Rebuilding a once-great racing name: The return of Lola Cars
Enlarge / A Lola Mk1 in the foreground and a Lola B12/60 from 2012 in the background. (credit: Lola Cars)
When I first heard of the plan to revive Lola Cars, I had some trepidation. In these days of SPAC-powered exuberance and blockchain hype, it would be pretty easy for a company to take the cynical approach: Design (if not necessarily ever build) a ludicrously expensive electric hypercar and maybe some NFTs and wait for the hype to roll in. Thankfully, those ideas couldn't be further from the new owner's plans.
"Simply put, our plan is to bring Lola back to a former version of itself. To me, that means being a design and engineering force in modern motorsport," explained Till Bechtolsheimer, an investor and amateur racing driver who bought the company's assets in June.

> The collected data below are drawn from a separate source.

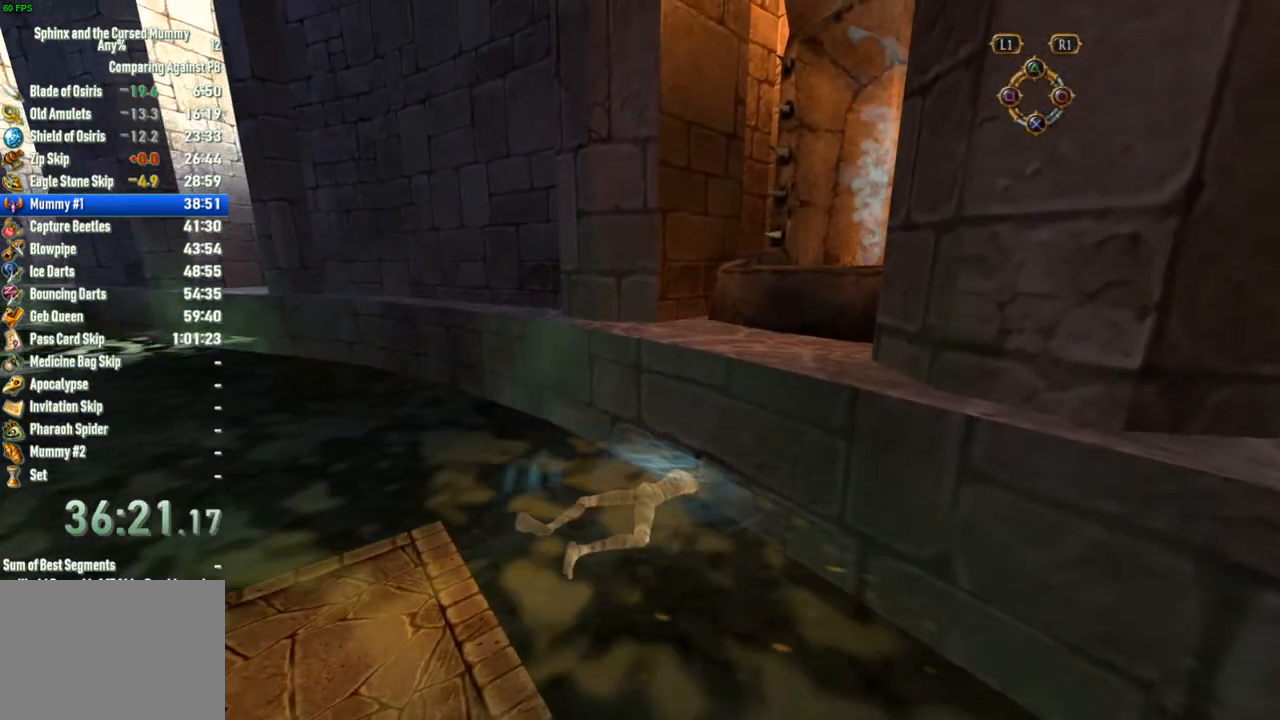
{"buttons": [], "left_stick": "left", "right_stick": "center", "button_events": []}
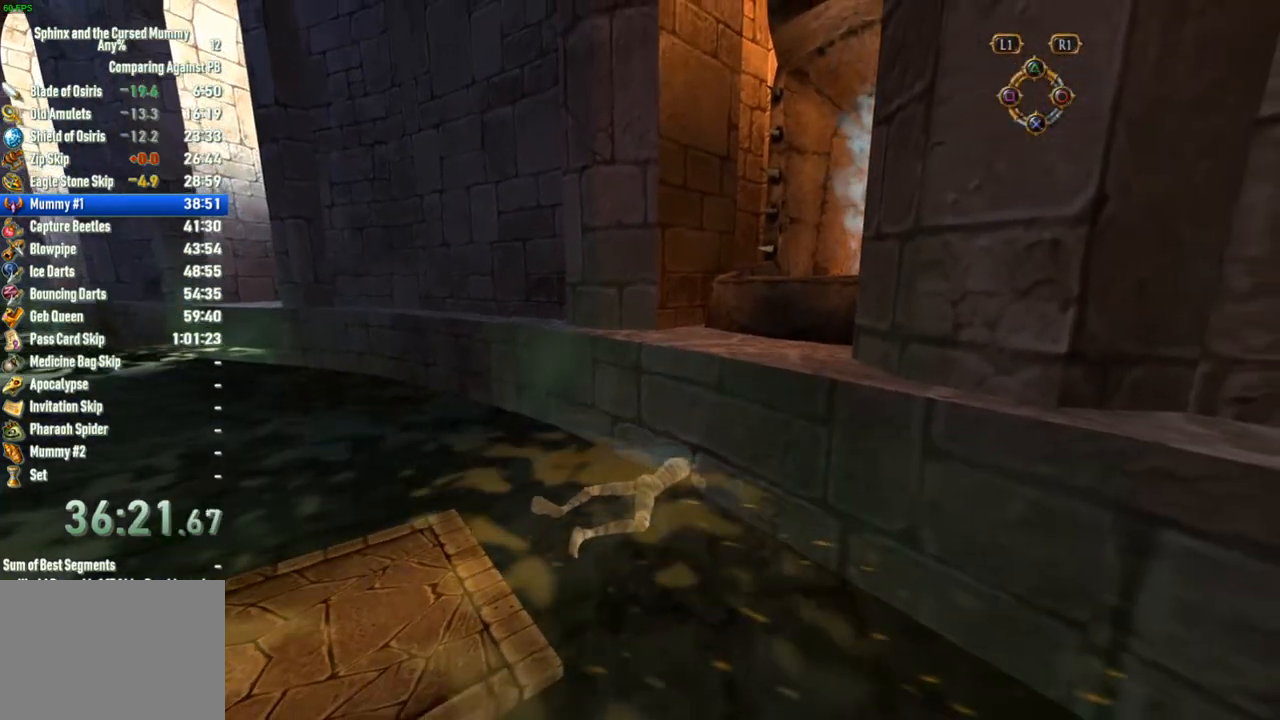
{"buttons": [], "left_stick": "left", "right_stick": "center", "button_events": []}
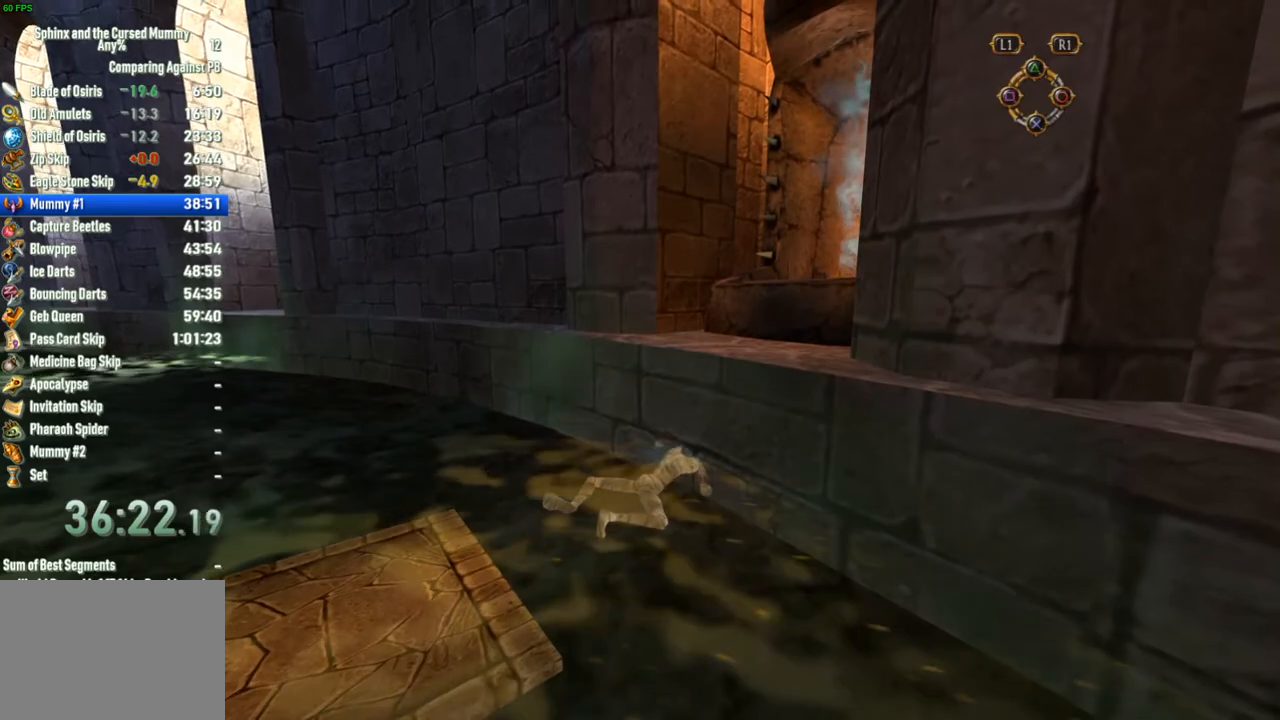
{"buttons": [], "left_stick": "left", "right_stick": "center", "button_events": []}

Older racing fans will know the Lola name. The company was founded in the UK in 1958 by Eric Broadley, and by 1962, it had entered Formula 1 as a constructor, though never with much success. A pair of second-place finishes for John Surtees that year were the best results Lola-built F1 cars could muster, and the company's planned return to the sport in 1997 with the backing of MasterCard was a complete fiasco that ended when neither of the company's cars qualified for that year's opening race in Australia.